Source text:
The big difference here is that it’s been nearly 20 years since the Reid brothers have written and recorded together. Jim and William Reid burst out of the gate in 1985 with a shoegaze-rock classic called Psychocandy. Its juxtaposition of ‘50s rock with snarling, overpowering feedback was a revelation, and it worked so well that they never really did it again. On subsequent records they ditched the shoegaze and turned in simple, repetitive melodic rock. Even their quieter record, Stoned and Dethroned, sounds the same but without amplifiers.

The Jesus and Mary Chain broke up in 1999, and each Reid brother took on other projects. But ten years ago they reunited, and now they’ve just released Damage and Joy, their first record in 19 years. And you know what? It sounds exactly like they did two decades ago. I mean there is literally no change – the songs still siphon their biggest influence from ‘50s pop, the band still plays those songs on overdriven electric guitars, the Reids haven’t changed a lick vocally. They’re exactly the same band.

Directions: According to the text about the Jesus and Mary Chain, what is the name of the record the Reid brothers released in 1985?

Recorded information:
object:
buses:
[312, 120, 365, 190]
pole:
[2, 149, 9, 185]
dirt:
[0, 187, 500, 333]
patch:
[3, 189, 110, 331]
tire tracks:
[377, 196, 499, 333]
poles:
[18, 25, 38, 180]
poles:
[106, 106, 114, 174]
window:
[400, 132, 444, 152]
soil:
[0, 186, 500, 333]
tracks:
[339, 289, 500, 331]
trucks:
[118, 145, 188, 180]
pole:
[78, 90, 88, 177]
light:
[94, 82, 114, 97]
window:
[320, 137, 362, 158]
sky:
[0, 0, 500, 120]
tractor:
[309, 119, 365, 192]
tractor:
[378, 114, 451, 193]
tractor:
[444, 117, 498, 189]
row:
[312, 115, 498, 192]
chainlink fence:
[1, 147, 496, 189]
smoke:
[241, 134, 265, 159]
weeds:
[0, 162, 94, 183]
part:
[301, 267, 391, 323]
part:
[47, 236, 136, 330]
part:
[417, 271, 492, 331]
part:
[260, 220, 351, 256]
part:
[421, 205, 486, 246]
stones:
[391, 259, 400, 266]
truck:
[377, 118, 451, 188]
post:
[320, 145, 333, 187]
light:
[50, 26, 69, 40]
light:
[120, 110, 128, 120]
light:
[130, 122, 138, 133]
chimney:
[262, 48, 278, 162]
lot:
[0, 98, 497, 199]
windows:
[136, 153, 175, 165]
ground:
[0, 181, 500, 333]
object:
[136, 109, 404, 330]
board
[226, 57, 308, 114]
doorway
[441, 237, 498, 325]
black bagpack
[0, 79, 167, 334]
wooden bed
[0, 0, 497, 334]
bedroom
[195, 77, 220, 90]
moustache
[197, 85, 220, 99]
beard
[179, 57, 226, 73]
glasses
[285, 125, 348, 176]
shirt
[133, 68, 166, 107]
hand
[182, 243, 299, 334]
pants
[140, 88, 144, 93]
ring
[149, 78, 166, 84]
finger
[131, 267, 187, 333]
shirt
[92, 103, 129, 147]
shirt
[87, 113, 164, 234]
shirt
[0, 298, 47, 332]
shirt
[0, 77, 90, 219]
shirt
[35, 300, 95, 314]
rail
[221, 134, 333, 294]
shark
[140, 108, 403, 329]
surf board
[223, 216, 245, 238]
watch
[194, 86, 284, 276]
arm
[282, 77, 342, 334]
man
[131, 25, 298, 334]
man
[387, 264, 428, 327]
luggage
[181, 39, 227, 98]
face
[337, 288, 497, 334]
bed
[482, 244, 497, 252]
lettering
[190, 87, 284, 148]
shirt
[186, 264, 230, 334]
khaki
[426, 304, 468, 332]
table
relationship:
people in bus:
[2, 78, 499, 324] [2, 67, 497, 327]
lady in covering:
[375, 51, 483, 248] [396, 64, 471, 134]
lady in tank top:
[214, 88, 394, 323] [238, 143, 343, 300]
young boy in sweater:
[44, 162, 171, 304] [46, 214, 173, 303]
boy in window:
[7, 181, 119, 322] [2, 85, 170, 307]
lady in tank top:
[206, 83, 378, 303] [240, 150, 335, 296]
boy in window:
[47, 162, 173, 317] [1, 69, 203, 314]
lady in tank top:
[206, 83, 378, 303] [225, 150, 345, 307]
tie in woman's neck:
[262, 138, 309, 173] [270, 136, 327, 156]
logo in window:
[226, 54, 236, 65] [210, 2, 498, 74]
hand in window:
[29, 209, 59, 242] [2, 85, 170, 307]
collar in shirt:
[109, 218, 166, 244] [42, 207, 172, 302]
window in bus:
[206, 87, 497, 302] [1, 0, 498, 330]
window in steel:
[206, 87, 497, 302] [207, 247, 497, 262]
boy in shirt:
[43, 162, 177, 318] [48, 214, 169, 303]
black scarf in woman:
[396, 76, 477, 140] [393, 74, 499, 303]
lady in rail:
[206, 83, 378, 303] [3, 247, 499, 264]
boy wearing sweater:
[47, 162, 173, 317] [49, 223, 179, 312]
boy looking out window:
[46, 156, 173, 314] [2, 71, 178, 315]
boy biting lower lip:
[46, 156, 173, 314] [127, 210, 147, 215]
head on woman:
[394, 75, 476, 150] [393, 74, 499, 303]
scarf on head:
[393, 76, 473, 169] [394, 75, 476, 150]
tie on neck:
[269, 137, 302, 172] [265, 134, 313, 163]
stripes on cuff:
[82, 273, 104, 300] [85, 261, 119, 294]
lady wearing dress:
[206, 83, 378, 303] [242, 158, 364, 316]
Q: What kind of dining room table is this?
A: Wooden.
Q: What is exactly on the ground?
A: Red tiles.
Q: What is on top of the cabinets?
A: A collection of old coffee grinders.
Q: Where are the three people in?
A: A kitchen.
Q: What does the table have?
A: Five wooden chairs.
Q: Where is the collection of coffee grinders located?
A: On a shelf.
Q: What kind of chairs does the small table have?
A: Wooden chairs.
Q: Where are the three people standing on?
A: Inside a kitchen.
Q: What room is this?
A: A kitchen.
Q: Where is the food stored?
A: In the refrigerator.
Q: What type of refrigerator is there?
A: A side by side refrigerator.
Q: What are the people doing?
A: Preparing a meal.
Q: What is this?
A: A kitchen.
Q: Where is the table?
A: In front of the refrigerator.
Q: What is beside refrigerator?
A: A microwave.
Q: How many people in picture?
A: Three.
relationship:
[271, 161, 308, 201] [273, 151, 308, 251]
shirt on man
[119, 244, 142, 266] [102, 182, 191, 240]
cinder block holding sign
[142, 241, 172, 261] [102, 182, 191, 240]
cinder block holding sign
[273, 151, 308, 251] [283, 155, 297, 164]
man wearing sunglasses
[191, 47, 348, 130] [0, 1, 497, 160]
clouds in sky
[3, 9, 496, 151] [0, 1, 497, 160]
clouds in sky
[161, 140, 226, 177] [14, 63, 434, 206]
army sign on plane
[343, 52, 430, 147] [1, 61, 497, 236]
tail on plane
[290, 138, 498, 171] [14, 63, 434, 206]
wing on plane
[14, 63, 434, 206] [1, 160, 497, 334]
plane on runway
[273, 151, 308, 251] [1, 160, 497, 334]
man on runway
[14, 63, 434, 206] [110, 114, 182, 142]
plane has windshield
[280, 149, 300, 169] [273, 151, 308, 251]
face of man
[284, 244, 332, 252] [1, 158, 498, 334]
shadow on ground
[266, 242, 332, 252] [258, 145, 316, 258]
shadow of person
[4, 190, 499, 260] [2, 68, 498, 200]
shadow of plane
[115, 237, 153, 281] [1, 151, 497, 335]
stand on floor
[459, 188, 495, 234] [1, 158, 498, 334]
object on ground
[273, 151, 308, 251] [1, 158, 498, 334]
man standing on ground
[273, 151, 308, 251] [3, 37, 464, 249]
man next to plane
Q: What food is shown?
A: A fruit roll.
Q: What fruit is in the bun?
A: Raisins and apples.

Task result: Psychocandy